Host Patrice Roy from Radio-Canada, centre, introduces Federal party leaders, left to right, NDP leader Jagmeet Singh, Green Party leader Elizabeth May, People’s Party of Canada leader Maxime Bernier, Liberal leader Justin Trudeau, Conservative leader Andrew Scheer, and Bloc Quebecois leader Yves-Francois Blanchet before the Federal leaders French language debate in Gatineau, Que. on Thursday, Oct. 10, 2019. (Sean Kilpatrick/THE CANADIAN PRESS)

There have now been two official debates among the record number of federal party leaders.  The English debate was at times a raucous affair, and the French language debate (Canada having two official languages) was held Thursday night.

After criticism, the format was changed somewhat to provide a somewhat better event although there were still moments of people interrupting each other, which a certain numbero f Canadian viewers don’t appreciate.

Stephane.
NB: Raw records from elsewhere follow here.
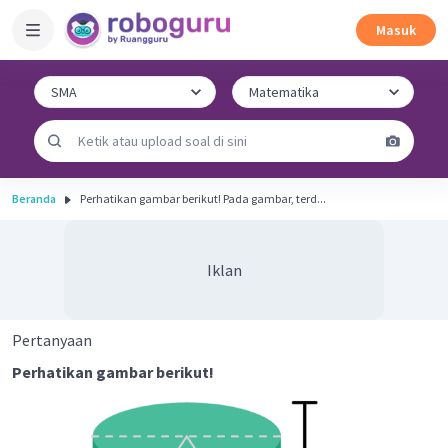
Masuk
Beranda
Perhatikan gambar berikut! Pada gambar, terd...
Iklan
Pertanyaan
Perhatikan gambar berikut!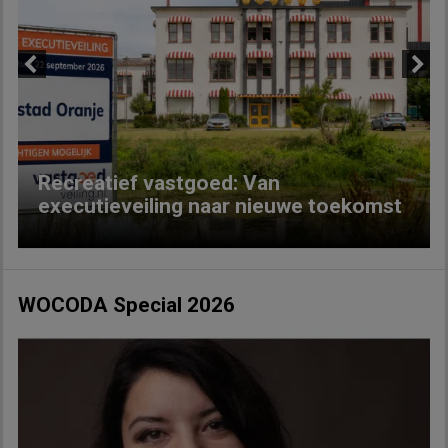
Previous
Next
Recreatief vastgoed: Van
executieveiling naar nieuwe toekomst
WOCODA Special 2026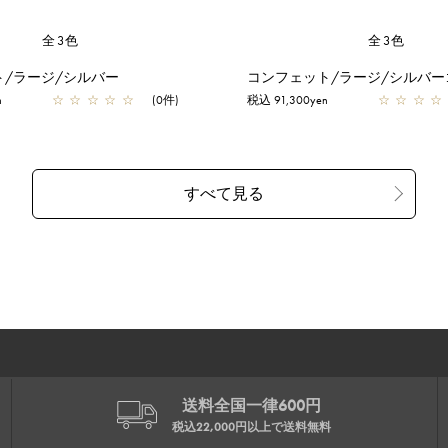
全3色
全3色
ト/ラージ/シルバー
コンフェット/ラージ/シルバー
n
☆
☆
☆
☆
☆
(0件)
税込 91,300yen
☆
☆
☆
☆
送料全国一律600円
税込22,000円以上で
送料無料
Lynn, and Marc talk about the debate

Eye scan may soon permit early detection of Alzheimers

A specialized camera and software analyzes the back of a person’s eye to detect patterns specific to Alzheimer’s disease before the symptoms develop. (Cole Burston/RetiSpec)

A new technology may hold the promise of detecting Alzheimer’s disease at a much earlier stage.  Current tests are much more expensive and invasive, involvinig PET scans or spinal taps. But a new technology has been developed involving a simple eye exam that could be done during routine eye checkups. 

Lynn spoke with Dr. Sharon Cohen, medical director of the Toronto Memory Program

A funnier side of politics

In 1996, then Prime Minister Jean Charest from Shawinigan Quebec, grabbed a noisy protester blocking his path, by the neck and shoved him aside. The “Shawinigan Handshake” became a long-standing on-camera joke between Cretien and Critch who says Cretien loved to play along (CBC)

The programme 22 Minutes is one of the longest running comedy shows on Canadian TV. The comedy/satire show makes fun of celebrities, society, and especially political figures. The latter group of course wants to be taken seriously, but somehow they are inspired to play along . Cast member and host Mark Critch talks about how they manage to ridicule political figures but leave them and audiences smiling.